>> Begin Data rows
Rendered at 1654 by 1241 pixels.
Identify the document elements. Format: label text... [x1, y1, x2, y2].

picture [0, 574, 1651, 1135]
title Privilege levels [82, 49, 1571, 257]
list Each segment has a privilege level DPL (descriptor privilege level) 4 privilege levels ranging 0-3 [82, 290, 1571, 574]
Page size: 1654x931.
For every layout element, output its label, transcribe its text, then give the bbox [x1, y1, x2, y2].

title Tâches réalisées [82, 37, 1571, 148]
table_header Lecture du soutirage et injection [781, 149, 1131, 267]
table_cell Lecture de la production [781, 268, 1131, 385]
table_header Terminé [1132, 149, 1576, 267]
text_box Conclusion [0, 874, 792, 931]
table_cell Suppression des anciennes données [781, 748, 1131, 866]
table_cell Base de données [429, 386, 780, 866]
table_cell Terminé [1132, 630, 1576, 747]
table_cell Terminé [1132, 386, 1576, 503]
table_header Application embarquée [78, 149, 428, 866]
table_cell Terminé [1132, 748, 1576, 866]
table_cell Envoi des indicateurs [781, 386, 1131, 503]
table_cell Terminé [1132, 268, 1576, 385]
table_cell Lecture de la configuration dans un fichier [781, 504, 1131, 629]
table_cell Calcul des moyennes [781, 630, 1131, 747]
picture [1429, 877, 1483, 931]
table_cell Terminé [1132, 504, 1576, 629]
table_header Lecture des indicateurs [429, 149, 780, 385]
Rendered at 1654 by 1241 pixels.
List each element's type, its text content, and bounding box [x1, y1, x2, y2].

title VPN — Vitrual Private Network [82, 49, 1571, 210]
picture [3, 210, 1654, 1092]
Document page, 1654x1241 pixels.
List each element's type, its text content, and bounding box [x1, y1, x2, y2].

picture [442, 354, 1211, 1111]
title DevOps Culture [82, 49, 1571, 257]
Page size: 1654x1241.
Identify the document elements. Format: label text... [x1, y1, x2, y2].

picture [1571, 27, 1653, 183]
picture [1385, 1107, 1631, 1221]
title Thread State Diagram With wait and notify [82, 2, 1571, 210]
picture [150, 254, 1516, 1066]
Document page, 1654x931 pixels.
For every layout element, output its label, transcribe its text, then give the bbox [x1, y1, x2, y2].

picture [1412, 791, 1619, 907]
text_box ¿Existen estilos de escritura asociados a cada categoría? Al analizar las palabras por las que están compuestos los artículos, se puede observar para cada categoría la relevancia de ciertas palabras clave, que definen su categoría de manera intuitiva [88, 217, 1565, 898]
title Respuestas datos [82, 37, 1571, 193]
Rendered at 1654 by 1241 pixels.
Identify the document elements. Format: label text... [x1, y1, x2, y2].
>> End Data rows
> **Aim of the exercise**: Reproduce all of the entries above verbatim, line for line.

> **The result**:
Rendered at 1654 by 1241 pixels.
Identify the document elements. Format: label text... [x1, y1, x2, y2].

picture [0, 574, 1651, 1135]
title Privilege levels [82, 49, 1571, 257]
list Each segment has a privilege level DPL (descriptor privilege level) 4 privilege levels ranging 0-3 [82, 290, 1571, 574]
Page size: 1654x931.
For every layout element, output its label, transcribe its text, then give the bbox [x1, y1, x2, y2].

title Tâches réalisées [82, 37, 1571, 148]
table_header Lecture du soutirage et injection [781, 149, 1131, 267]
table_cell Lecture de la production [781, 268, 1131, 385]
table_header Terminé [1132, 149, 1576, 267]
text_box Conclusion [0, 874, 792, 931]
table_cell Suppression des anciennes données [781, 748, 1131, 866]
table_cell Base de données [429, 386, 780, 866]
table_cell Terminé [1132, 630, 1576, 747]
table_cell Terminé [1132, 386, 1576, 503]
table_header Application embarquée [78, 149, 428, 866]
table_cell Terminé [1132, 748, 1576, 866]
table_cell Envoi des indicateurs [781, 386, 1131, 503]
table_cell Terminé [1132, 268, 1576, 385]
table_cell Lecture de la configuration dans un fichier [781, 504, 1131, 629]
table_cell Calcul des moyennes [781, 630, 1131, 747]
picture [1429, 877, 1483, 931]
table_cell Terminé [1132, 504, 1576, 629]
table_header Lecture des indicateurs [429, 149, 780, 385]
Rendered at 1654 by 1241 pixels.
List each element's type, its text content, and bounding box [x1, y1, x2, y2].

title VPN — Vitrual Private Network [82, 49, 1571, 210]
picture [3, 210, 1654, 1092]
Document page, 1654x1241 pixels.
List each element's type, its text content, and bounding box [x1, y1, x2, y2].

picture [442, 354, 1211, 1111]
title DevOps Culture [82, 49, 1571, 257]
Page size: 1654x1241.
Identify the document elements. Format: label text... [x1, y1, x2, y2].

picture [1571, 27, 1653, 183]
picture [1385, 1107, 1631, 1221]
title Thread State Diagram With wait and notify [82, 2, 1571, 210]
picture [150, 254, 1516, 1066]
Document page, 1654x931 pixels.
For every layout element, output its label, transcribe its text, then give the bbox [x1, y1, x2, y2].

picture [1412, 791, 1619, 907]
text_box ¿Existen estilos de escritura asociados a cada categoría? Al analizar las palabras por las que están compuestos los artículos, se puede observar para cada categoría la relevancia de ciertas palabras clave, que definen su categoría de manera intuitiva [88, 217, 1565, 898]
title Respuestas datos [82, 37, 1571, 193]
Rendered at 1654 by 1241 pixels.
Identify the document elements. Format: label text... [x1, y1, x2, y2].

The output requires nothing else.